• EXERCISE DETAILS: Your copy of the data should match it exactly, except that the pictures are gone.

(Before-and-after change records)
== Segment start ==
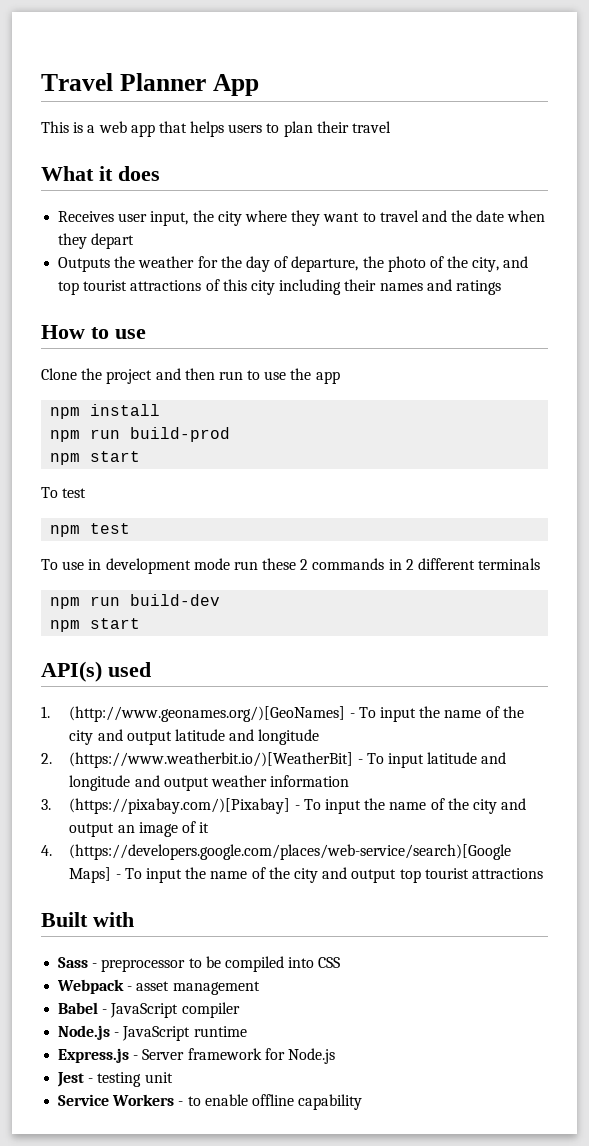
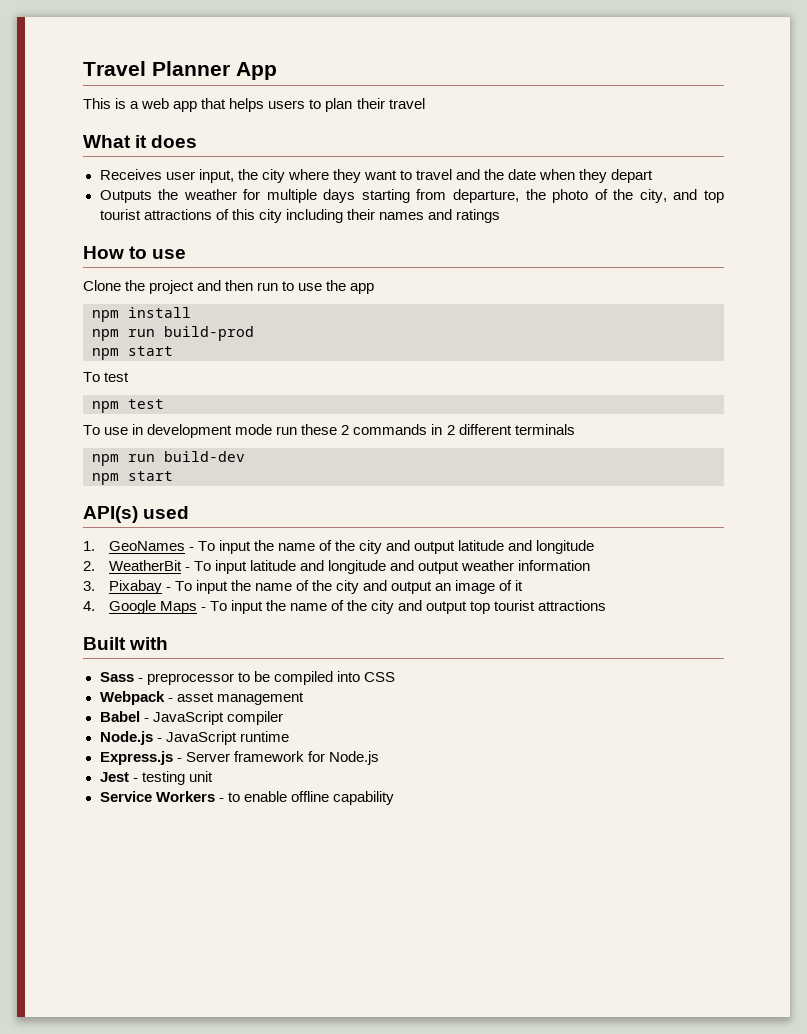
[220,256,289,272] the day of -> [266,189,447,203] multiple days starting from
[69,706,346,722] (http://www.geonames.org/)[GeoNames] -> [108,541,185,551] GeoNames
[69,752,354,768] (https://www.weatherbit.io/)[WeatherBit] -> [108,560,182,571] WeatherBit
[69,798,291,814] (https://pixabay.com/)[Pixabay] -> [108,580,162,594] Pixabay
[69,844,512,860] [69,867,112,883] (https://developers.google.com/places/web-service/search)[Google Maps] -> [108,600,197,614] Google Maps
== Segment end ==
• TASK OUTPUT:
[220,256,289,272] the day of -> [266,189,447,203] multiple days starting from
[69,706,346,722] (http://www.geonames.org/)[GeoNames] -> [108,541,185,551] GeoNames
[69,752,354,768] (https://www.weatherbit.io/)[WeatherBit] -> [108,560,182,571] WeatherBit
[69,798,291,814] (https://pixabay.com/)[Pixabay] -> [108,580,162,594] Pixabay
[69,844,512,860] [69,867,112,883] (https://developers.google.com/places/web-service/search)[Google Maps] -> [108,600,197,614] Google Maps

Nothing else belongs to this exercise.